Ars Technica might have more on the Japanese input. It sounds like it may actually have a finger writing recognition engine -- like you trace kanji / kana onto the screen and get options to pick from. I don't really see a sensible way it could do Japanese without having multiple options per pronunciation. English is somewhat different than Japanese in that sense -- we have a lot more words and a lot more sounds than you do, and so this issue comes up somewhat less in English.
 
Thanks for the insights.

Well, I'm keen to see what Japanese input is like in use. It better be as good or better than what's available on other phones, or Japanese won't go for it in a big way.
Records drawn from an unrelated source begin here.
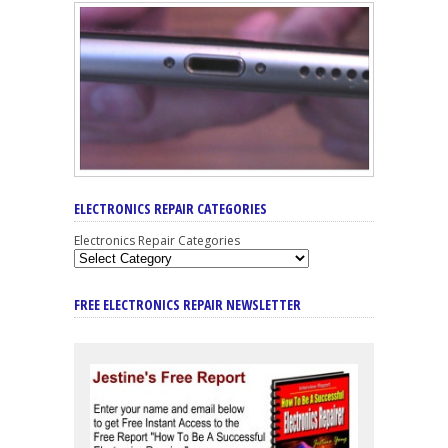
ELECTRONICS REPAIR CATEGORIES
Electronics Repair Categories
FREE ELECTRONICS REPAIR NEWSLETTER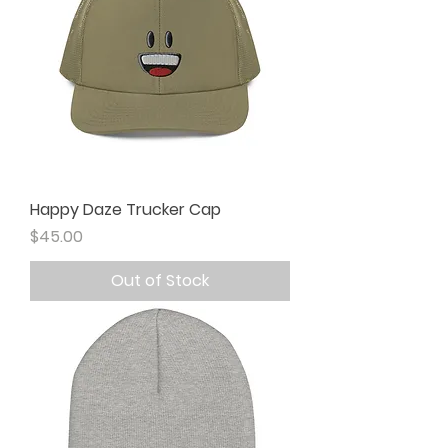
Happy Daze Trucker Cap
Price
$45.00
Out of Stock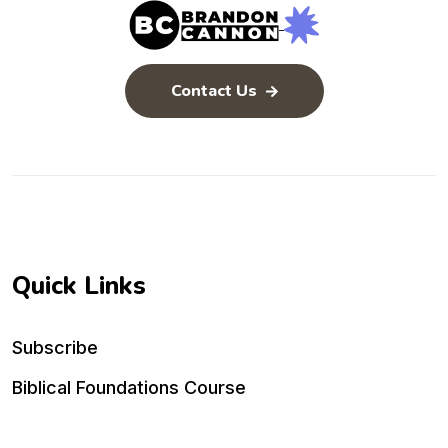
Contact Us
Quick Links
Subscribe
Biblical Foundations Course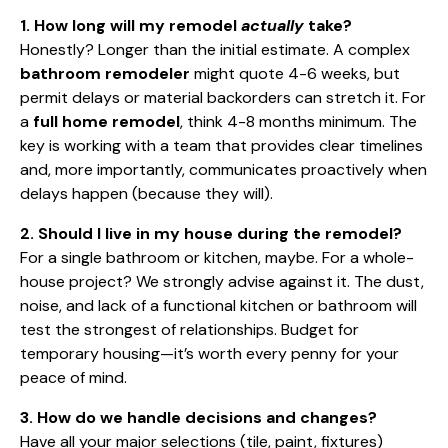
1. How long will my remodel
actually
take?
Honestly? Longer than the initial estimate. A complex
bathroom remodeler
might quote 4-6 weeks, but
permit delays or material backorders can stretch it. For
a
full home remodel
, think 4-8 months minimum. The
key is working with a team that provides clear timelines
and, more importantly, communicates proactively when
delays happen (because they will).
2. Should I live in my house during the remodel?
For a single bathroom or kitchen, maybe. For a whole-
house project? We strongly advise against it. The dust,
noise, and lack of a functional kitchen or bathroom will
test the strongest of relationships. Budget for
temporary housing—it’s worth every penny for your
peace of mind.
3. How do we handle decisions and changes?
Have all your major selections (tile, paint, fixtures)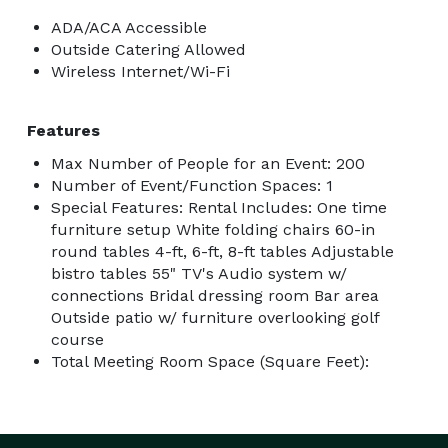
ADA/ACA Accessible
Outside Catering Allowed
Wireless Internet/Wi-Fi
Features
Max Number of People for an Event: 200
Number of Event/Function Spaces: 1
Special Features: Rental Includes: One time
furniture setup White folding chairs 60-in
round tables 4-ft, 6-ft, 8-ft tables Adjustable
bistro tables 55" TV's Audio system w/
connections Bridal dressing room Bar area
Outside patio w/ furniture overlooking golf
course
Total Meeting Room Space (Square Feet):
Personally I prefer a display that gives you a range of possible words to choose from. For example, when I typed す (su) on my Toshiba phone, it would show a bunch of favourite words starting with that character: すし (sushi)、すごい (sugoi) etc.

The iPhone works similarly for Japanese. You type in Romanji and it brings up a list in realtime of all the hiragana/katakana/kanji it thinks you might be shooting for. So, I type 'su' and I get 'su', then the appropriate kana, then a bunch of kanji. If I type 'sushi', then it displays 'すし' and various other kanji combinations.

So, in the current firmware, you work in Romanji. I'm sure this will be improved in the 2.0 release.

(edit: It looks like it also error corrects, to a degree. I typed 'susi' and it still brought up 'すし' as the primary suggestion.)